Im Waldbad Dobberkau/Möllenbeck waren es 2021 6 872 Gäste, die das Freibad besucht haben. In diesem Jahr kamen 9 225 Besucher, um sich abzukühlen. Der diesjährige Besucherrekord in Möllenbeck konnte am Sonntag, 19. Juni, mit 426 Badegästen erreicht werden.

Auch im Bismarker Kolk waren es in diesem Jahr mehr Leute als 2021. In der diesjährigen Saison besuchten insgesamt 5 690 Gäste das Bad. Im Jahr 2021 lag die Zahl bei 4 738. Ein Ferientag, der 20. Juli, war im Kolk der Tag mit den meisten Besuchern. Dort konnten 270 Gäste gezählt werden. An insgesamt 44 Tagen konnten im Kolk die Caravanstellplätze genutzt werden. Jeweils zweimal blieben die Gäste für drei beziehungsweise vier Nächte und einmal für zwei Übernachtungen. Der Dank von Schwarz geht an die Fördervereine der beiden Freibäder der Einheitsgemeinde.

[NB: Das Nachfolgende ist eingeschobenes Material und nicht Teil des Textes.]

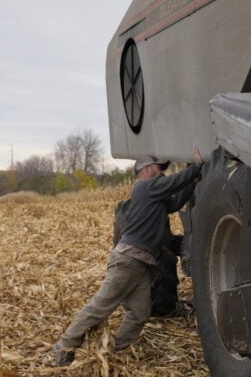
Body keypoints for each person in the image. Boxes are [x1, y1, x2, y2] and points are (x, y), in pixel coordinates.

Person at [52, 147, 203, 367]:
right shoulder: (144, 188)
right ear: (146, 169)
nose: (162, 173)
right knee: (100, 307)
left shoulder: (155, 199)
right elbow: (172, 184)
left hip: (141, 265)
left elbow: (175, 201)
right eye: (159, 169)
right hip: (127, 261)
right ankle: (64, 346)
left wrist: (194, 181)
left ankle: (113, 351)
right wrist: (196, 166)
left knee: (139, 314)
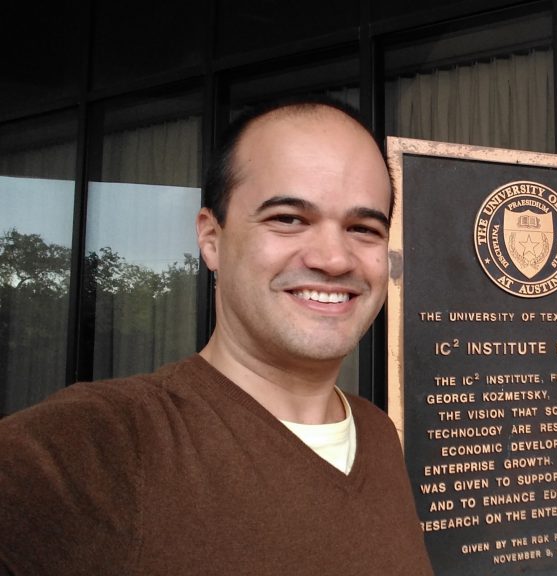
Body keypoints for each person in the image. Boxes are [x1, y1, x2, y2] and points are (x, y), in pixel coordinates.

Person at [0, 99, 434, 575]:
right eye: (288, 218)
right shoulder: (101, 445)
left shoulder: (376, 433)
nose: (334, 259)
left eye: (363, 228)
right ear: (211, 238)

„Die Freunde des Bismarker Kolks“ hätten sich im Rahmen der Möglichkeiten eingebracht und eine neue Boule-Anlage ermöglicht. Zum Förderverein zu Erhaltung des Schwimmbades Dobberkau/Möllenbeck sagt die Bürgermeisterin, dass dieser sich finanziell, personell und organisatorisch bestens einbringe und Veranstaltungen organisiere.